+++ Source passage +++

Need to Know: Should the Redskins give Reed a new contract?

Here is what you need to know on this Sunday, January 24, 31 days before the NFL Combine in Indianapolis.

Five thoughts on the state of the Redskins

If you were hit by the Blizzard of 2016, I hope all is well and you and yours got through it safely. Here are a few thoughts on the Redskins:

—Should the Redskins sign Jordan Reed, who is slated to be a free agent after the 2016 season, to a contract extension a year early like they did with Trent Williams and Ryan Kerrigan? As of now, Reed is slated to make $685,888 in 2016, a very cheap pride for one of the top five players at his position. There is a lot to consider, including his injury history. Another consideration, however, is the need to avoid letting a grossly underpaid player take the field. The team is likely to ask some players to take pay cuts this year because they are not likely to play up to their salaries. That is a lot easier to do if your track record says you will reward players who over perform their contracts. If you say, “A deal is a deal” to your best offensive player when he is underpaid then why wouldn’t a player say the same when asking him to take a pay cut? Keeping Reed on the cheap this year could prove to be penny-wise and pound-foolish.

+++

What is required -
Retype the Redskins article starting with "Need to Know: Should" and going on through "Combine in Indianapolis.". Rely only on the Redskins article.

+++ Dataset +++

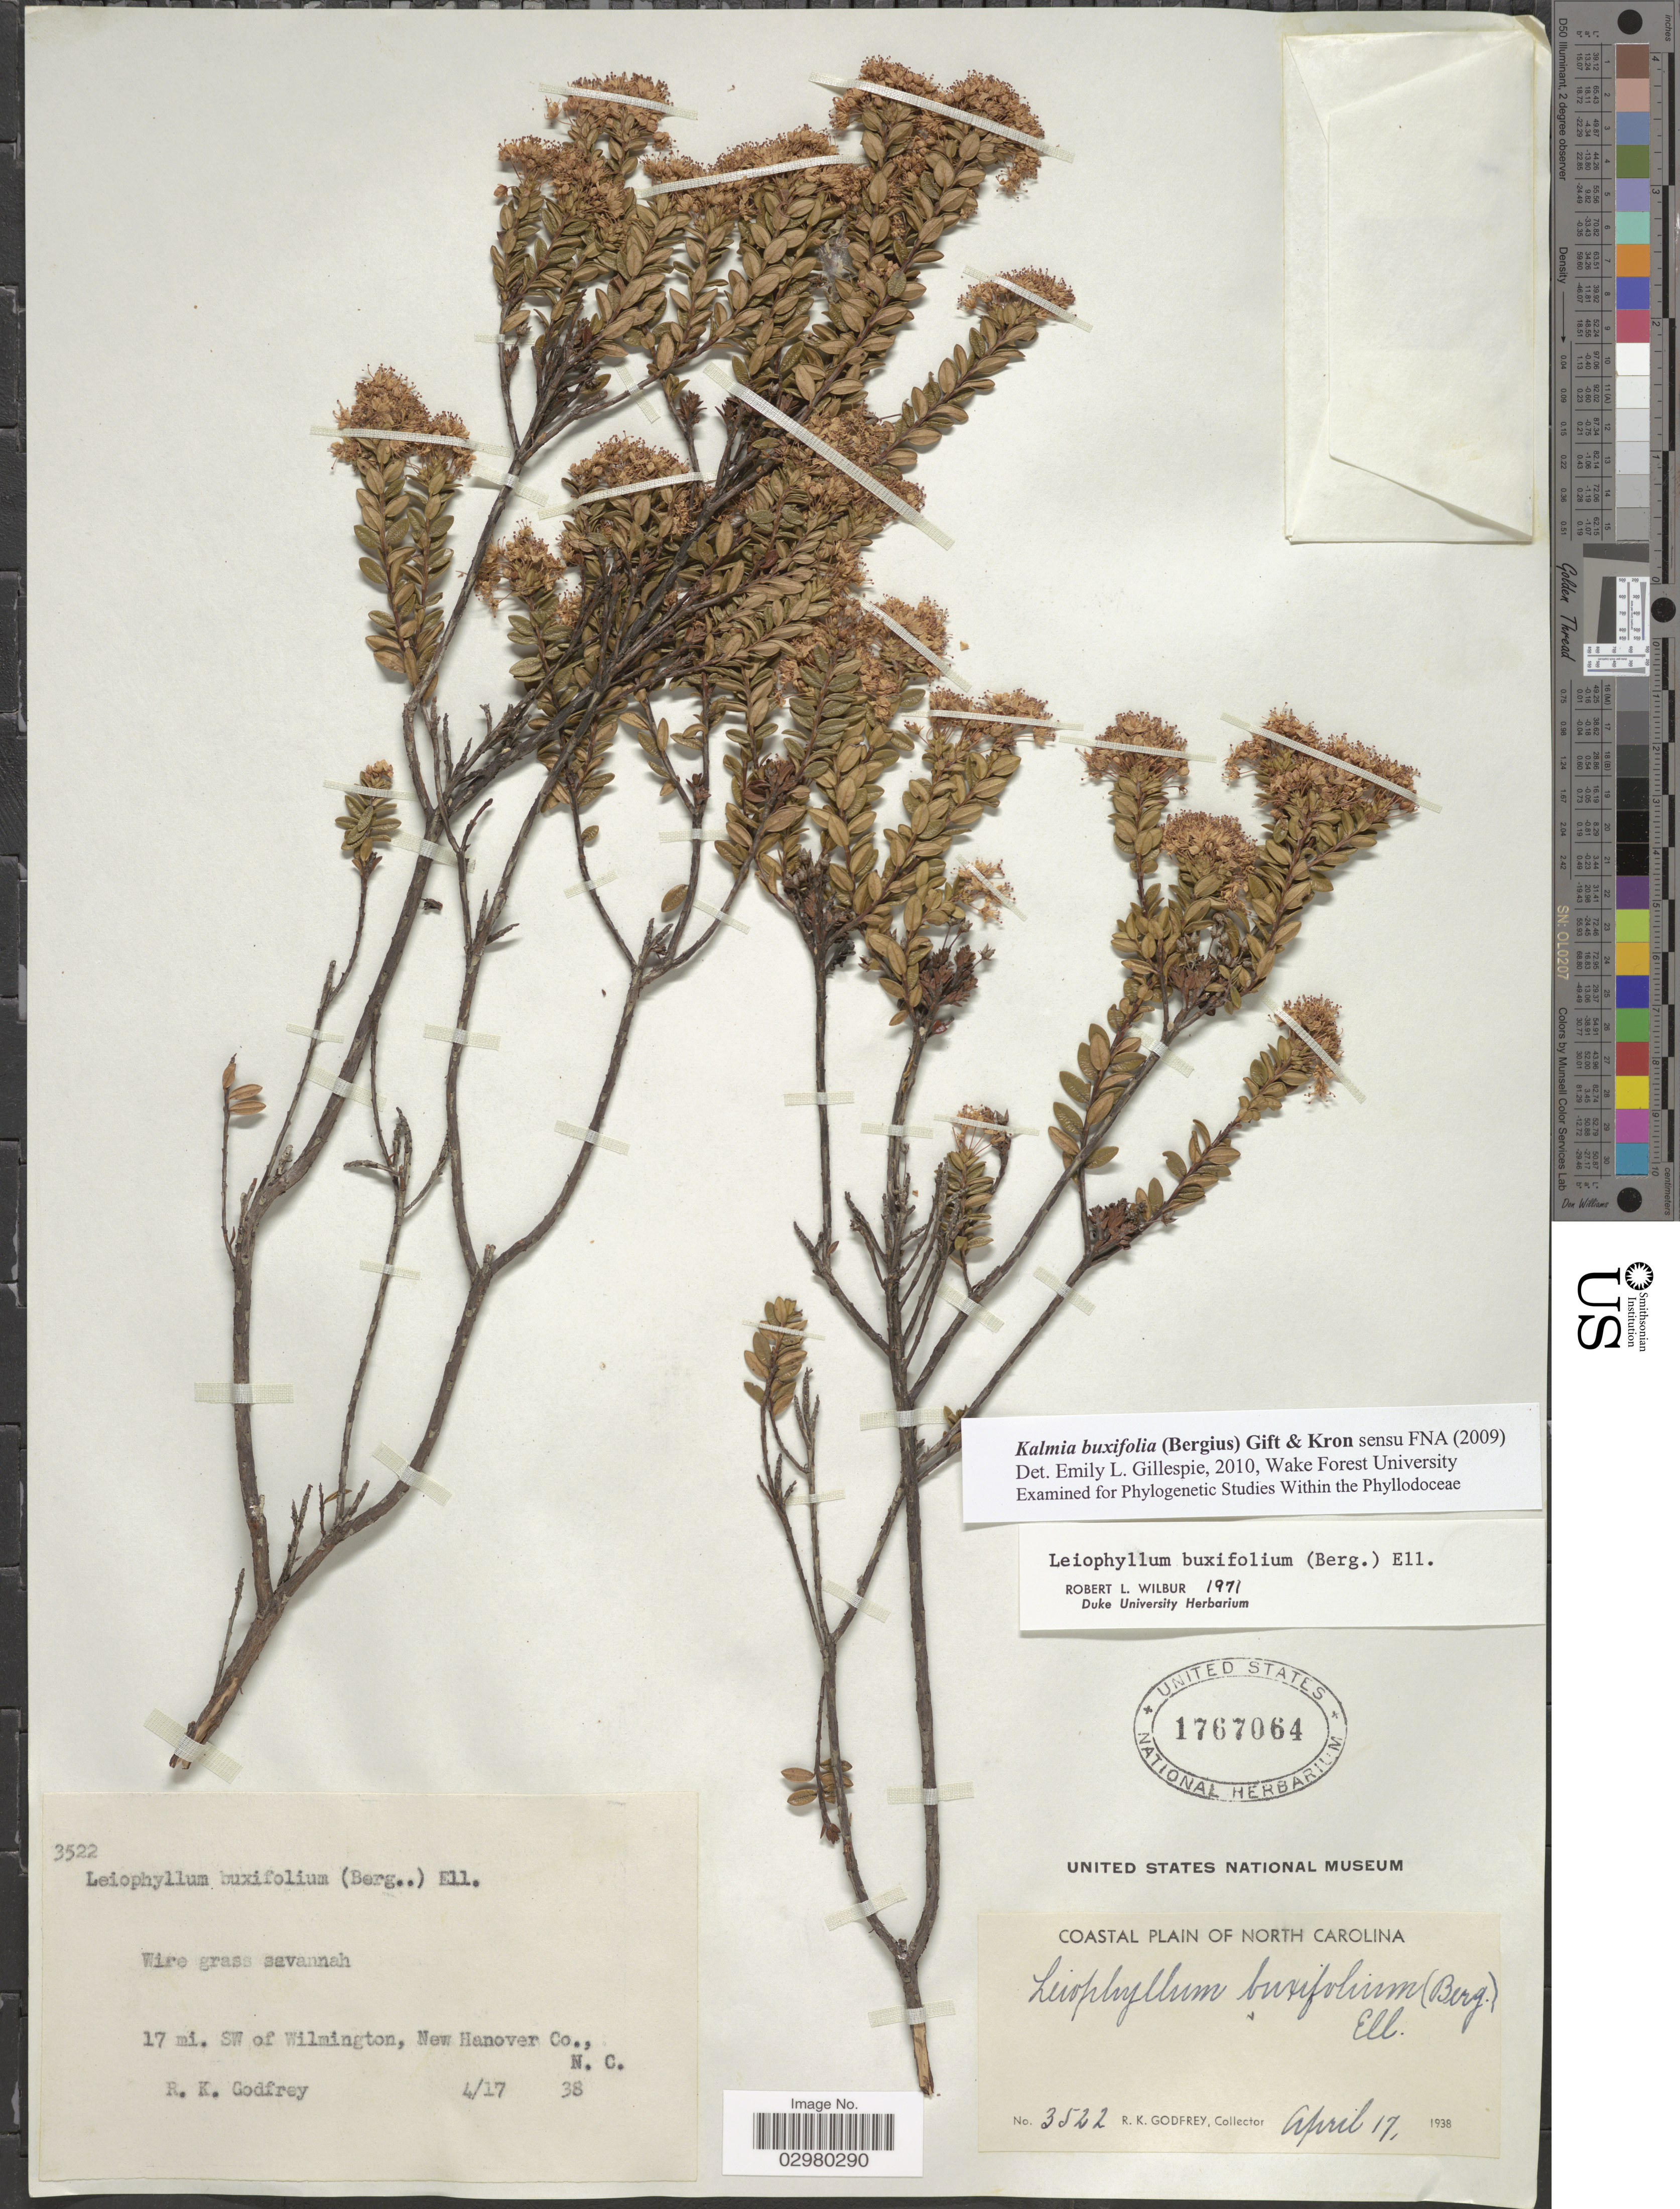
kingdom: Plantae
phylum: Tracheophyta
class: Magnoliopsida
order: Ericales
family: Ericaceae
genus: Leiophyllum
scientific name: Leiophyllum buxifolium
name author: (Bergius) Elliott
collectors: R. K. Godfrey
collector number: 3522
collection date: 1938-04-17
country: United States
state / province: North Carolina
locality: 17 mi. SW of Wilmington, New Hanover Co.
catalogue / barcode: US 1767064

+++

Worked answer -
Need to Know: Should the Redskins give Reed a new contract?

Here is what you need to know on this Sunday, January 24, 31 days before the NFL Combine in Indianapolis.